Republican U.S. Senator Rick Scott has a lot to answer for these days. Last year, when he was mulling a presidential bid or at least a challenge to Senate Minority Leader Mitch McConnell (which he pursued very unsuccessfully), he rolled out an “11-Point Plan to Rescue America,” a purported midterm agenda for his party that no one had asked for. (He was then chairing the Senate GOP campaign committee — not very successfully either.) The whole thing was wildly extremist, combining ultra-MAGA culture-war screeds with social and fiscal policies that seemed to be borrowed from Barry Goldwater’s 1964 talking points.
Back in March, McConnell told reporters he rejected the “rescue plan” while Scott stood just a few feet away. There were two howlers the Republican leaders was particularly ticked off about. “We will not have as part of our agenda a bill that raises taxes on half the American people and sunsets Social Security and Medicare within five years,” he said. “That will not be part of the Republican Senate majority agenda.”
That was an allusion to Scott’s proposals to require everyone to pay federal income taxes, whether they would normally owe them or not, and to sunset all federal programs every five years. Undaunted, Scott revised his “rescue plan” (and added a 12th point for good measure) by taking out the “minimum tax on poor people” idea — but he left in the universal “sunset” proposal. Sure enough, this decision came back to bite Scott and his party right in the ass.
President Biden drew a bead on Scott’s proposal in his 2023 State of the Union address, saying, “Instead of making the wealthy pay their fair share, some Republicans … want Medicare and Social Security to sunset. I’m not saying it’s the majority.”
A good number of House Republicans let out a feral roar at these words with some shouting “Liar!” But Biden wasn’t lying, unless Scott is no longer a member of the Republican Party.
You’d think that, after this drubbing from the president, Scott would have prepared himself meticulously to answer media questions — or, better yet, taken one for the team by repudiating that part of his agenda. But no: In an interview with CNN’s Kaitlan Collins on Thursday, the Florida senator took a bold step forward onto a garden rake. Gaze in awe:
Apparently Scott thought it would be enough to rebut the idea that he supported Medicare and Social Security cuts. But that isn’t what Collins accused him of; she highlighted the more radical idea of sunsetting the programs altogether. Scott then engaged in some whataboutism aimed at claims that a GOP plan to turn Medicaid into a block grant to the states represented a plan to make Medicaid “cuts” (it did, as it would have arbitrarily capping federal Medicaid payments, which would likely result in major benefit reductions). Having reminded viewers of a GOP plan nearly as unpopular as his own, the lawmaker kept babbling inanely about what “Jake Tapper said,” as if Collins would cry in shame at her colleague’s perfidy (she didn’t). It was an extended unforced error.
Meanwhile, on Thursday, McConnell trashed Scott again in an interview with Kentucky radio host Terry Meiners.
“The Republican plan, as I pointed out last fall, if we were to become the majority, there were no plans to raise taxes on half the American people or to sunset Medicare or Social Security,” McConnell said. “So it’s clearly the Rick Scott plan. It is not the Republican plan. And that’s the view of the Speaker of the House as well.”
Later Thursday, Fox News’s Bill Hemmer pressed Scott on whether he and McConnell are “cool,” and he answered, “Well, he just kicked me off a committee. So that was pretty petty.”

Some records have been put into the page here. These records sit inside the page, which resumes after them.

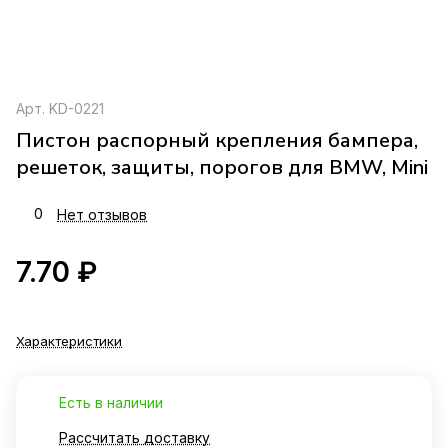
Арт.
KD-0221
Пистон распорный крепления бампера,
решеток, защиты, порогов для BMW, Mini
0
Нет отзывов
7.70 ₽
Характеристики
Есть в наличии
Рассчитать доставку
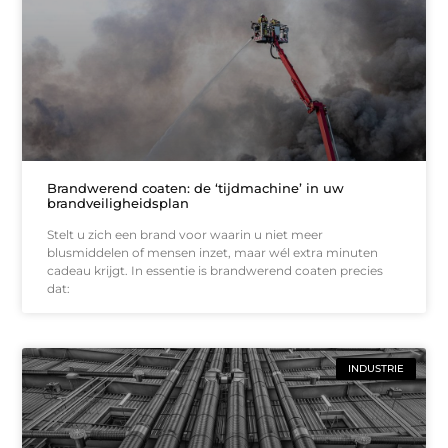
Brandwerend coaten: de ‘tijdmachine’ in uw
brandveiligheidsplan
Stelt u zich een brand voor waarin u niet meer
blusmiddelen of mensen inzet, maar wél extra minuten
cadeau krijgt. In essentie is brandwerend coaten precies
dat:
INDUSTRIE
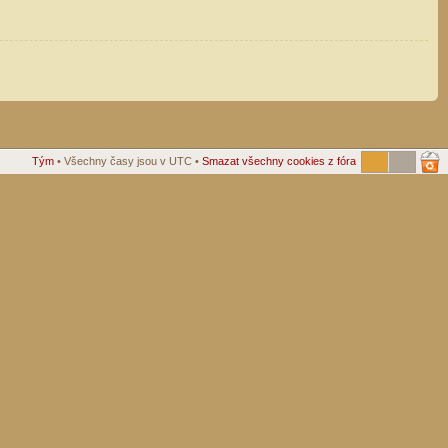
Tým
• Všechny časy jsou v UTC •
Smazat všechny cookies z fóra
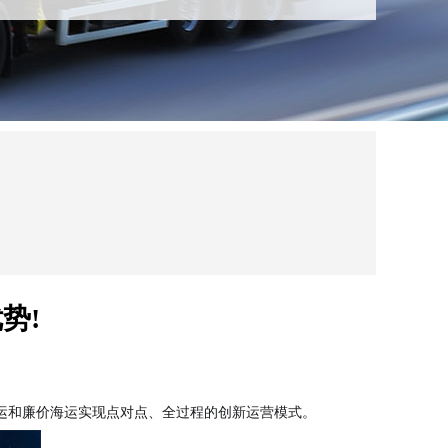
势!
运和廉价海运实现点对点、全过程的创新运营模式。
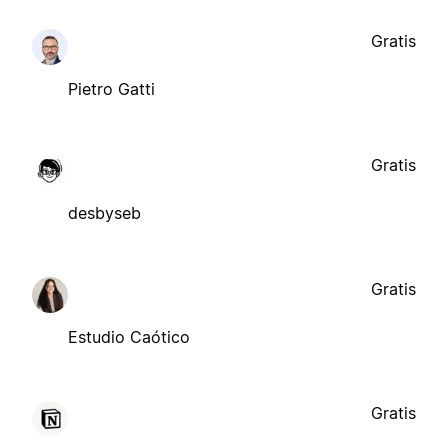
Gratis
Pietro Gatti
Gratis
desbyseb
Gratis
Estudio Caótico
Gratis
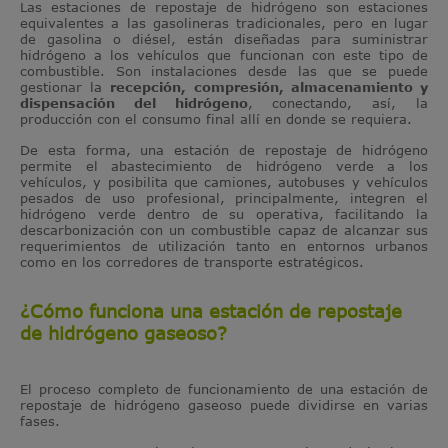
Las estaciones de repostaje de hidrógeno son estaciones
equivalentes a las gasolineras tradicionales, pero en lugar
de gasolina o diésel, están diseñadas para suministrar
hidrógeno a los vehículos que funcionan con este tipo de
combustible. Son instalaciones desde las que se puede
gestionar la
recepción, compresión, almacenamiento y
dispensación del hidrógeno
, conectando, así, la
producción con el consumo final allí en donde se requiera.
De esta forma, una estación de repostaje de hidrógeno
permite el abastecimiento de hidrógeno verde a los
vehículos, y posibilita que camiones, autobuses y vehículos
pesados de uso profesional, principalmente, integren el
hidrógeno verde dentro de su operativa, facilitando la
descarbonización con un combustible capaz de alcanzar sus
requerimientos de utilización tanto en entornos urbanos
como en los corredores de transporte estratégicos.
¿Cómo funciona una estación de repostaje
de hidrógeno gaseoso?
El proceso completo de funcionamiento de una estación de
repostaje de hidrógeno gaseoso puede dividirse en varias
fases.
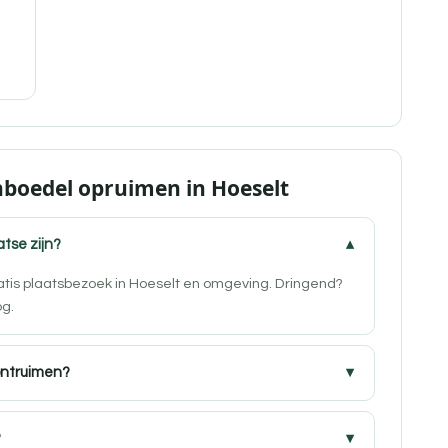
nboedel opruimen in Hoeselt
atse zijn?
ratis plaatsbezoek in Hoeselt en omgeving. Dringend?
og.
ontruimen?
?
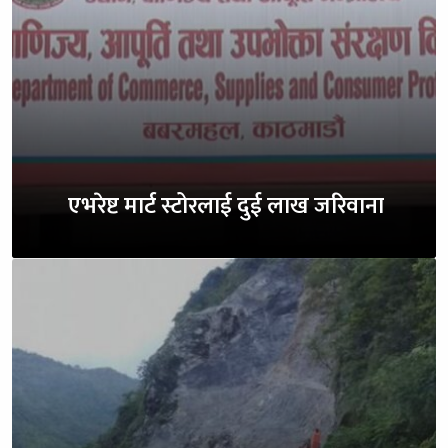
एभरेष्ट मार्ट स्टोरलाई दुई लाख जरिवाना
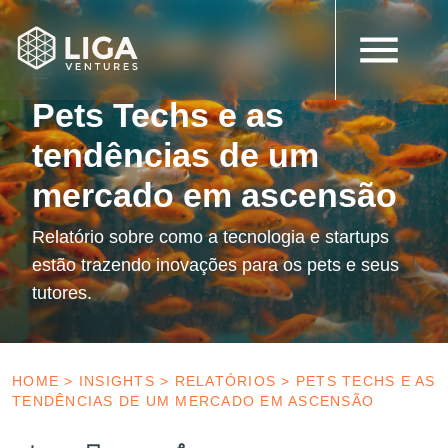
28 de junho de 2022
Relatórios
Pets Techs e as
tendências de um
mercado em ascensão
Relatório sobre como a tecnologia e startups
estão trazendo inovações para os pets e seus
tutores.
HOME
>
INSIGHTS
>
RELATÓRIOS
>
PETS TECHS E AS
TENDÊNCIAS DE UM MERCADO EM ASCENSÃO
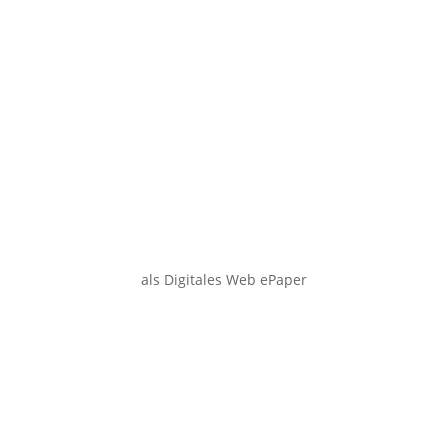
als Digitales Web ePaper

What makes the whole saga especially fascinating is that Scott is running for reelection next year in Florida, a state where messing with Social Security and Medicare represents a political death wish. And that’s aside from the very bad blood Scott earned from fellow Republicans across the nation who will now have to explicitly deny having anything to do with his “rescue plan.” Scott says he will “continue to push it” during his Senate campaign: “I tell people these are my ideas. Let’s start fighting over ideas.” I’m sure Florida Democrats will oblige him on that score. Perhaps he will soon defend his “ideas” on sunsetting all federal programs in an appearance at the Villages. That should go well.